▶ TASK DIRECTIONS
Skip all pictures. Write out the data below from its first line through the line that contains "- Wechat: CJL33333".
DATASET CONTENT START
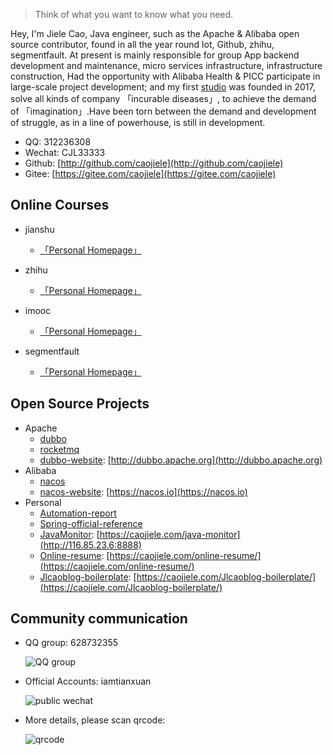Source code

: > Think of what you want to know what you need.

Hey, I'm Jiele Cao, Java engineer, such as the Apache & Alibaba open source contributor, found in all the year round lot, Github, zhihu, segmentfault. At present is mainly responsible for group App backend development and maintenance, micro services infrastructure, infrastructure construction, Had the opportunity with Alibaba Health & PICC participate in large-scale project development; and my first [studio](https://caojiele.com/cooperation/) was founded in 2017, solve all kinds of company 「incurable diseases」, to achieve the demand of 「imagination」.Have been torn between the demand and development of struggle, as in a line of powerhouse, is still in development.

- QQ: 312236308
- Wechat: CJL33333
- Github: [http://github.com/caojiele](http://github.com/caojiele)
- Gitee:  [https://gitee.com/caojiele](https://gitee.com/caojiele)

## Online Courses

- jianshu
    - [「Personal Homepage」](https://www.jianshu.com/u/faa01fa59ea3)

- zhihu
    - [「Personal Homepage」](https://www.zhihu.com/people/wang-le-6-62/activities)
    
- imooc
    - [「Personal Homepage」](https://www.imooc.com/u/4024769/articles)

- segmentfault
    - [「Personal Homepage」](https://segmentfault.com/u/xiaomage_5c10d17d26987)

## Open Source Projects

- Apache
    - [dubbo](https://github.com/apache/dubbo)
    - [rocketmq](https://github.com/apache/rocketmq)
    - [dubbo-website](https://github.com/apache/dubbo-website): [http://dubbo.apache.org](http://dubbo.apache.org)
- Alibaba
    - [nacos](https://github.com/alibaba/nacos)
    - [nacos-website](https://github.com/nacos-group/nacos-group.github.io): [https://nacos.io](https://nacos.io)
- Personal
    - [Automation-report](https://github.com/caojiele/automation-report)
    - [Spring-official-reference](https://github.com/caojiele/Spring-official-reference)
    - [JavaMonitor](https://github.com/caojiele/JavaMonitor): [https://caojiele.com/java-monitor](http://116.85.23.6:8888)
    - [Online-resume](https://github.com/caojiele/online-resume): [https://caojiele.com/online-resume/](https://caojiele.com/online-resume/)
    - [Jlcaoblog-boilerplate](https://github.com/caojiele/Jlcaoblog-boilerplate): [https://caojiele.com/Jlcaoblog-boilerplate/](https://caojiele.com/Jlcaoblog-boilerplate/)
    
## Community communication

- QQ group: 628732355

  ![QQ group](https://cdn.nlark.com/yuque/0/2019/jpeg/338441/1562678967088-beef0b3d-8fbf-4166-97e8-03a3f527c5e6.jpeg)

- Official Accounts: iamtianxuan

  ![public wechat](https://cdn.nlark.com/yuque/0/2019/jpeg/338441/1564802304985-6a45f687-8685-4426-998b-96a5f032f2c9.jpeg)
  
- More details, please scan qrcode:
  
  ![qrcode](https://cdn.nlark.com/yuque/0/2019/png/338441/1562683998026-42937005-a1e6-43cb-b51e-6aacf2952a56.png)
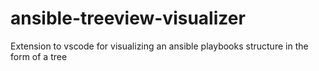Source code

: # ansible-treeview-visualizer
Extension to vscode for visualizing an ansible playbooks structure in the form of a tree
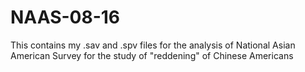 # NAAS-08-16
This contains my .sav and .spv files for the analysis of National Asian American Survey for the study of "reddening" of Chinese Americans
DATASET CONTENT END
▶ EXERCISE ANSWER
Source code

: > Think of what you want to know what you need.

Hey, I'm Jiele Cao, Java engineer, such as the Apache & Alibaba open source contributor, found in all the year round lot, Github, zhihu, segmentfault. At present is mainly responsible for group App backend development and maintenance, micro services infrastructure, infrastructure construction, Had the opportunity with Alibaba Health & PICC participate in large-scale project development; and my first [studio](https://caojiele.com/cooperation/) was founded in 2017, solve all kinds of company 「incurable diseases」, to achieve the demand of 「imagination」.Have been torn between the demand and development of struggle, as in a line of powerhouse, is still in development.

- QQ: 312236308
- Wechat: CJL33333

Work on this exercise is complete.